PÁGINA:
☆ ☆ ☆ ☆ ☆ ☆ ☆
É imanente a função de conselheiro tutelar e a sua condição de agente fiscal, o que exige regulamentação dos procedimentos de apuração de irregularidade, mediante norma administrativa própria, porquanto o Poder Público responderá pelos atos praticados por ele. No caso do Estatuto da Criança e do Adolescente, está ESCRITO na lei que existe uma outra figura – além do ‘conselheiro tutelar’ e do ‘servidor público’ – é a do ‘voluntário credenciado’. Neste último caso,smj, se uma lei municipal assim entender, este ‘voluntário a ser credenciado’ poderá ser o conselheiro de direitos. Mas, este não é o caso do Estatuto do Idoso porque nele não está prevista esta figura. Na política do idoso, a fiscalização é exercida pelo conselho do idoso e a figura do AGENTE FISCAL está definida em lei federal como a do ‘servidor público’. Em relação ao Estatuto do Idoso e Estatuto da Criança e do Adolescente, estamos tratando de registro de programas que serão fiscalizados.

No âmbito da Lei Orgânica da Assistência Social (LOAS), está se tratando de entidades inscritas1, a serem fiscalizadas pelos agentes públicos (fiscais). Na área da assistência social, foram criados os conselhos de assistência social – incumbidos de exercer a orientação e o controle dos fundos de assistência social, bem como inscrever e fiscalizar as entidades e organizações de assistência social. São, pois, atributos do conselho municipal de assistência social: ‘inscrever e fiscalizar as entidades e organizações de assistência social no âmbito municipal’ (Lei 8.742, de 1993- LOAS, art. 9º, § 2º; Lei 10.741, de 2003, art. 52; NOB/SUAS, item 4.3; Decreto 2.536, de 1998, art. 3º, II) E, dentre os dispositivos legais, é determinado pela LOAS, de forma clara e cristalina, que este poder de fiscalização seja estabelecido em lei ou em regulamento, que pode ser próprio dos conselhos, porquanto suas resoluções, se alcançadas pela legitimidade e na legalidade, têm o mesmo peso constitucional das deliberações jurídicas (lei) da democracia representativa (Câmara de Vereadores). Vejamos o artigo 9º, § 2º: ‘Cabe ao Conselho Municipal de Assistência Social (…) a fiscalização das entidades referidas no “caput”, na forma prevista em lei ou regulamento.’ (grifo nosso) Torna-se claro, então, que, ocorrendo descumprimento das determinações da LOAS, do Estatuto da Criança e do Adolescente, do Estatuto do Idoso, os programas e as entidades ficam sujeitas a penalidades, as quais, para serem emitidas, devem provir do ‘devido processo legal’. E este ‘devido processo legal’ pode ser:

  • Judicial (ver estatuto) ou
  • Administrativo, com início da Requisição do Ministério Público ou Auto de Infração elaborado por servidor efetivo.

A título de mero argumento adicional sobre este ‘poder’ do conselho, temos que, se o conselho municipal pode inscrever a entidade e registrar o programa, ele está autorizando o funcionamento. E, se autoriza o funcionamento, poderá também criar sanções e penalidades ao descumprimento dos princípios aos quais estes entes se vinculam, no ato da realização do registro e inscrição. É o princípio legal do ‘quem pode mais, pode menos’2.
☆ ☆ ☆ ☆ ☆ ☆ ☆
REGISTROS LISTADOS:
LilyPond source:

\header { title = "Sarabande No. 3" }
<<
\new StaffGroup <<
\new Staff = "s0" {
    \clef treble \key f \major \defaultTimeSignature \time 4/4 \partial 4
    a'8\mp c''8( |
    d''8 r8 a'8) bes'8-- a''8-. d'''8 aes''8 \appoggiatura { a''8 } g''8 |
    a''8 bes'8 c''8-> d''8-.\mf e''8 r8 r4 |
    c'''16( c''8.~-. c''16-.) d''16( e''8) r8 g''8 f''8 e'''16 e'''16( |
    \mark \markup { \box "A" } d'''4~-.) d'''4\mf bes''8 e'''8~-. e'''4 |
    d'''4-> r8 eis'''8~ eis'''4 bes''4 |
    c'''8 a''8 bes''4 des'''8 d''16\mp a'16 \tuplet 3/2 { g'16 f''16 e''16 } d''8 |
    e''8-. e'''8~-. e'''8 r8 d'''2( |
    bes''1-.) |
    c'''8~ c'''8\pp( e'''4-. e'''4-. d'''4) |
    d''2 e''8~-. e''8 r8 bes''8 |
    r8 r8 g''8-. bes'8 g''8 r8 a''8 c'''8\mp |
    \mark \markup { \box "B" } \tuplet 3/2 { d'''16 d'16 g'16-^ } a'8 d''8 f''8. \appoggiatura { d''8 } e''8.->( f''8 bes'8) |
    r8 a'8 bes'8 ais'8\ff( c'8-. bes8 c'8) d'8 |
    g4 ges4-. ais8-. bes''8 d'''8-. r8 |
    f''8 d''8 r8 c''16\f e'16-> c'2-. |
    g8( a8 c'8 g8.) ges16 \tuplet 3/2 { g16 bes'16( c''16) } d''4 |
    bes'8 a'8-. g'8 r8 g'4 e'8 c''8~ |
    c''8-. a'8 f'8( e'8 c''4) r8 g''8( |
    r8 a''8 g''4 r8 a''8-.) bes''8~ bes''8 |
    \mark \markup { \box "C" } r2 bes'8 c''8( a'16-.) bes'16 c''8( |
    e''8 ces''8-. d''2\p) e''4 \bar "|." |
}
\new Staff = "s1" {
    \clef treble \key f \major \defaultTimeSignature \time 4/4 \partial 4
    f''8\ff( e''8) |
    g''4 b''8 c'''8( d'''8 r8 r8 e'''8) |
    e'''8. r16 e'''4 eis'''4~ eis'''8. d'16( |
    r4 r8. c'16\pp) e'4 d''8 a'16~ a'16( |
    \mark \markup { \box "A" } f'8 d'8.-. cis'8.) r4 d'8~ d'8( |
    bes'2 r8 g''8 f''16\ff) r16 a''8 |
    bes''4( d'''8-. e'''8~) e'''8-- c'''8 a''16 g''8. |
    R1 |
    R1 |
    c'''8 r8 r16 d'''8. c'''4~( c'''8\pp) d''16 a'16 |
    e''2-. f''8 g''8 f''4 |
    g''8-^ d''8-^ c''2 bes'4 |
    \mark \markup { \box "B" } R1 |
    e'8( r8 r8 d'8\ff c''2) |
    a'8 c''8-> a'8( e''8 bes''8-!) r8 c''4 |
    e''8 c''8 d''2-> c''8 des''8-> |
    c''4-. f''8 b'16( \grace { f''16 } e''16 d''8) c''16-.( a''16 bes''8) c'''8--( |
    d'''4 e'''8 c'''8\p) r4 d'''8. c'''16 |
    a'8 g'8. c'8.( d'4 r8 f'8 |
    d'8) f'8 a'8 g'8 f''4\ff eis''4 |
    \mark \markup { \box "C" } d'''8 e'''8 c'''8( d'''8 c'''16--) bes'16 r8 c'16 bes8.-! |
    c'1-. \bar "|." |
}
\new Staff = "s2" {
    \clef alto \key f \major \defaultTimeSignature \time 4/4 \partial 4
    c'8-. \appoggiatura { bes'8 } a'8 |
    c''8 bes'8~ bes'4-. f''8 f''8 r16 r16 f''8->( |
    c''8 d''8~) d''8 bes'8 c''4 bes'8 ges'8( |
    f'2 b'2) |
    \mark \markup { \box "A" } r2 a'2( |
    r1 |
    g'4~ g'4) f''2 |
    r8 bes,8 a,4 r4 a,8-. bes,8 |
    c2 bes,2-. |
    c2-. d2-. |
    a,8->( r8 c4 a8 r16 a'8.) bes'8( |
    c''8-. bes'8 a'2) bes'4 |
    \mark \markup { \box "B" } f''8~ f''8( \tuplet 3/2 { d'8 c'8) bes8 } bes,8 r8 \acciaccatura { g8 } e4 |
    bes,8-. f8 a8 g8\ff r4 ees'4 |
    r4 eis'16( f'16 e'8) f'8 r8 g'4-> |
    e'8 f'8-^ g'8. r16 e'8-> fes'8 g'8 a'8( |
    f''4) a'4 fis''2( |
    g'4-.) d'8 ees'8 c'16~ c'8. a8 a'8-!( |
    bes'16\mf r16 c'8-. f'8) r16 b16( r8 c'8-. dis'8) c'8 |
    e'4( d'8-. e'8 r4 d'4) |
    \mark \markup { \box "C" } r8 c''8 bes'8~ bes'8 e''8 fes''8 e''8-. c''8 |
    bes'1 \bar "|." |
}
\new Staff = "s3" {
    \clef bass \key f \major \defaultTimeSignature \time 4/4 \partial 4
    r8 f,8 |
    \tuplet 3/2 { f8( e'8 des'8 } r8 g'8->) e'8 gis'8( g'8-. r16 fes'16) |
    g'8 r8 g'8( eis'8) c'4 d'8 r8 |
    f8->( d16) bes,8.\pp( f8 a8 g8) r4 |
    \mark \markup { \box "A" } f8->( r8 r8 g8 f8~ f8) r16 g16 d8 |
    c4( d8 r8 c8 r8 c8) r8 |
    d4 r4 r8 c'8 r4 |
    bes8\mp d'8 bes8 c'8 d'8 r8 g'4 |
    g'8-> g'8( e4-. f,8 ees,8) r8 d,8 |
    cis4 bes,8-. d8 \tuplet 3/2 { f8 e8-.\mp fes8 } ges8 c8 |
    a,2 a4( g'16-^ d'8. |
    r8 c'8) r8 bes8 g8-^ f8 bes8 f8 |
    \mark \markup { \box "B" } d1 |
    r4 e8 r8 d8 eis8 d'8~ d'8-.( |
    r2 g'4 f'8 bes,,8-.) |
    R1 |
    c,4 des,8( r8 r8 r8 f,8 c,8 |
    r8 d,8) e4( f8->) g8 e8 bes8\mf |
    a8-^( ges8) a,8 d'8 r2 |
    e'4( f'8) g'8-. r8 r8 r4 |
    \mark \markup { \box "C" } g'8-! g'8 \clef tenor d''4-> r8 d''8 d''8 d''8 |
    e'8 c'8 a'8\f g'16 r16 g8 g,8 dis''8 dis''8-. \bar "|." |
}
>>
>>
☆ ☆ ☆ ☆ ☆ ☆ ☆
TAREFAS:
#1 Transcreva do texto sobre fiscalização pelos conselhos o trecho que abre com as palavras que contêm "A título de" e fecha com "mais, pode menos’2.".
#2 De acordo com o texto sobre fiscalização pelos conselhos, por que o conselho municipal também poderia criar sanções e penalidades? Responda em uma a três frases.

EXERCÍCIO RESOLVIDO:
#1
A título de mero argumento adicional sobre este ‘poder’ do conselho, temos que, se o conselho municipal pode inscrever a entidade e registrar o programa, ele está autorizando o funcionamento. E, se autoriza o funcionamento, poderá também criar sanções e penalidades ao descumprimento dos princípios aos quais estes entes se vinculam, no ato da realização do registro e inscrição. É o princípio legal do ‘quem pode mais, pode menos’2.

#2 Ao inscrever a entidade e registrar o programa, o conselho municipal está autorizando o seu funcionamento. Se autoriza o funcionamento, também pode criar sanções e penalidades para o descumprimento dos princípios aos quais esses entes se vinculam no ato do registro e da inscrição. É o princípio legal do "quem pode mais, pode menos".